(Human pose images with coordinates)
——
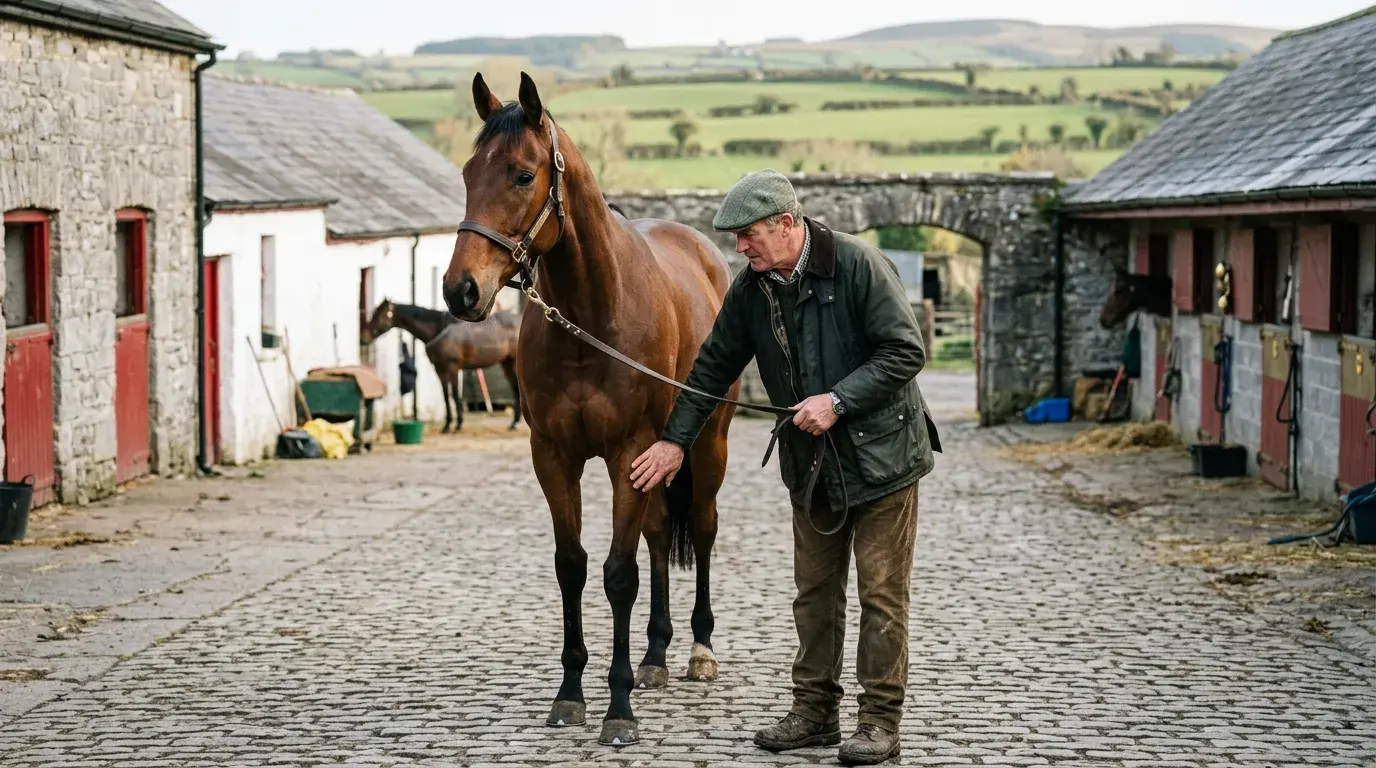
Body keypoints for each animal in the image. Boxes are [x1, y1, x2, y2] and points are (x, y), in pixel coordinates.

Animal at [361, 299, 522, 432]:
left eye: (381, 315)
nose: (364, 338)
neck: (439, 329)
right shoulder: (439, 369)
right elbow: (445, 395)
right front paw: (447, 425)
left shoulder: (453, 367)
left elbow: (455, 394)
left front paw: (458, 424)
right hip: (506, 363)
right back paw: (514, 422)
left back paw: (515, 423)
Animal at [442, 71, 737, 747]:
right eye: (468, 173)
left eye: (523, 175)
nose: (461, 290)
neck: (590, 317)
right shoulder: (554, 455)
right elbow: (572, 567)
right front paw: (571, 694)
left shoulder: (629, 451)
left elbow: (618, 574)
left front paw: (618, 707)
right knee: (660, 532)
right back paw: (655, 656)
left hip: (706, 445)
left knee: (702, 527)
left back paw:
——
Out of the records above, pull each line containing the word "elbow".

right elbow: (445, 395)
left elbow: (455, 394)
right elbow: (572, 567)
left elbow: (618, 574)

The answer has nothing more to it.